Some polls do suggest that democracy is at risk in Latin America. For example, the Latinobarometro survey last year revealed that only 29% of Latin Americans were satisfied with democracy in their country and 55% would prefer an authoritarian regime over a democratically elected one if it delivered economic prosperity. However, at the height of social chaos in Argentina and Venezuela recently, the citizens and governments chose to follow the democratic processes stipulated in their constitutions. This illustrates another similarity between Latin America and SA. Despite the results of selected polls or the opinion of certain interest groups, democracy is firmly entrenched and is highly valued.

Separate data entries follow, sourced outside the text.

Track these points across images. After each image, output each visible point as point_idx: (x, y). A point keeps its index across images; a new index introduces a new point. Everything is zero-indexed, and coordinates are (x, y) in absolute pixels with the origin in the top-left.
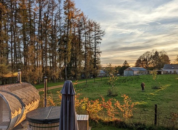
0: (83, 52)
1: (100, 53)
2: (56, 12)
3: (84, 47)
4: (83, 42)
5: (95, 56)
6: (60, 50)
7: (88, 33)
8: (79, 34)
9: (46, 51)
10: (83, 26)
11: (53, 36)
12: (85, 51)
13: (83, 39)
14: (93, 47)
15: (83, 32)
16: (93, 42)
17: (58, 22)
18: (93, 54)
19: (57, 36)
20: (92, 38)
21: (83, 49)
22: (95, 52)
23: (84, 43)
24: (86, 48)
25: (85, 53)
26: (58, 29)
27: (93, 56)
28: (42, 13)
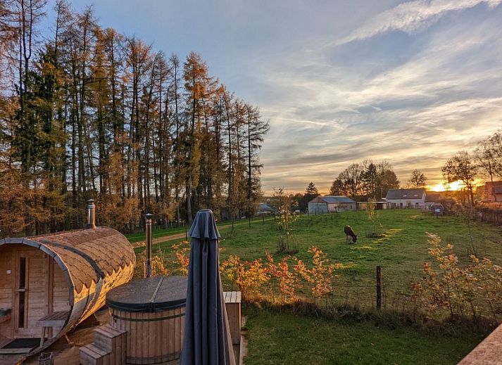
0: (225, 166)
1: (261, 168)
2: (168, 85)
3: (226, 155)
4: (225, 145)
5: (249, 173)
6: (175, 163)
7: (234, 127)
8: (217, 128)
9: (147, 165)
10: (225, 113)
11: (163, 134)
12: (230, 164)
13: (225, 140)
14: (245, 155)
15: (225, 124)
16: (245, 145)
17: (172, 106)
18: (245, 169)
19: (171, 133)
20: (243, 138)
21: (225, 160)
22: (250, 167)
23: (226, 148)
24: (231, 158)
25: (230, 169)
26: (171, 120)
27: (245, 174)
28: (140, 86)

The problem in Latin America is not one of failing democracies or failed reforms, but rather one of weak and poorly performing governments, which are unable to implement reforms effectively and consistently, thus fostering corruption. The rising left in Latin America faces an enormous challenge. While it criticises the neoliberal economic orthodoxy, it fails to offer a viable economic alternative that will deliver foreign investment required for sustained growth.

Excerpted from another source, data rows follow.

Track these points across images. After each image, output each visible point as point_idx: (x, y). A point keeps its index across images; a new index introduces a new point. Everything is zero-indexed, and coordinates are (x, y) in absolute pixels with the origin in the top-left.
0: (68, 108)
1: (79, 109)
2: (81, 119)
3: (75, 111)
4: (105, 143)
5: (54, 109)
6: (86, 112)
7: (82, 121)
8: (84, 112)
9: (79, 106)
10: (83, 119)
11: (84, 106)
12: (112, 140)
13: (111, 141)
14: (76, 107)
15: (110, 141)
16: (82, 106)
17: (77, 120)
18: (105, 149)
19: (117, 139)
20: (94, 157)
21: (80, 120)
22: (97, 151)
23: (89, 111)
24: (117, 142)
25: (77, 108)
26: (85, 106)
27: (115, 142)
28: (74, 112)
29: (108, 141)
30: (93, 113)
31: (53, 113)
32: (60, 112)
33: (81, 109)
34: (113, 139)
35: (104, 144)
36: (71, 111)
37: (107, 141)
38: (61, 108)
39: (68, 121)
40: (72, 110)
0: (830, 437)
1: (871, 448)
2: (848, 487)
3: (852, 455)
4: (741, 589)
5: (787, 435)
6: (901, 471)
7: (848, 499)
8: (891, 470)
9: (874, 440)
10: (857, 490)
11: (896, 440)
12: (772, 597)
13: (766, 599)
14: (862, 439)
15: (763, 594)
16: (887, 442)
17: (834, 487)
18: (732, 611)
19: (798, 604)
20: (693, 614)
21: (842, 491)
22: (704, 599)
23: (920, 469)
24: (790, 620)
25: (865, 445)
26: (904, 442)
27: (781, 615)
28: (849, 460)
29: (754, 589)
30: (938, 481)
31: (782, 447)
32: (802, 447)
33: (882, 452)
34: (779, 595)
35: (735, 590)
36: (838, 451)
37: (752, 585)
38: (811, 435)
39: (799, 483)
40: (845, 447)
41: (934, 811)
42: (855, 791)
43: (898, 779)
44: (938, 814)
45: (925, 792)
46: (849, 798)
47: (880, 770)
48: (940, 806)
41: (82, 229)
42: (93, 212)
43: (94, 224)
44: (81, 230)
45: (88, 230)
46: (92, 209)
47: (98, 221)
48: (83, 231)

Ideological debates in Latin America and Africa are taking place at a time when interest in these regions is dwindling, and they are being overshadowed by the success of their competitors in eastern Europe and Asia – most notably India and China.
A new generation of reforms, unassociated with the damaged Washington Consensus brand, needs to be developed. New reforms must improve the relative competitiveness of countries in Latin America against those in Asia and other emerging regions. They need to ensure policy congruency, moving away from factor-based exports that are vulnerable to international fluctuations, and diversify beyond the region’s dependence on natural resource exports by developing value-added industries. Such upgrading will also help to address the core challenges of poverty and inequality in Latin America in the long run.

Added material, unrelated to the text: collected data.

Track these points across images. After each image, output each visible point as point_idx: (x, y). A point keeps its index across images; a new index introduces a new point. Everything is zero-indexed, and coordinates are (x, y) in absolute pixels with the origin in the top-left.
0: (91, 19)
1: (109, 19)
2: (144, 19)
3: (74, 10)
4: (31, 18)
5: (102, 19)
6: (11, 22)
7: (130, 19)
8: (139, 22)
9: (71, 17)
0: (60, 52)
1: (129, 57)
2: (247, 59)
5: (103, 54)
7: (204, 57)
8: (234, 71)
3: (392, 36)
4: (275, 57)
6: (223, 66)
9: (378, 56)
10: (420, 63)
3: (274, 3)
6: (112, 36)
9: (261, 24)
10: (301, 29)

The state has an active role to play, especially in education and skills development. The state is also instrumental in creating an investment-friendly environment that is bureaucratically sound and legislatively strong.
Much emphasis in the Washington Consensus reforms was placed on market liberalisation and economic stability using short-term measures such as pegged currencies or cheap labour. By contrast, reforms should now focus on the long term. Policy makers need to be aware of the changing environment and adjust to maintain a competitive advantage over other nations.
Such reforms are also applicable to Africa. The structural adjustment programmes for Africa were largely modelled on the principles of the Washington Consensus. Rising opposition to these principles needs to be considered through the lessons from Latin America, where the incomplete implementation of reforms is possibly more to blame than the reform process itself.
Debate in Latin America and SA needs to move away from ideological rigidity to policy options for improving competitiveness against other countries. This should include a focused agenda to address the core socioeconomic challenges that are hampering real growth. After all, sound fundamentals and economic growth are worth little if they do not help to reduce poverty and create a more equal society.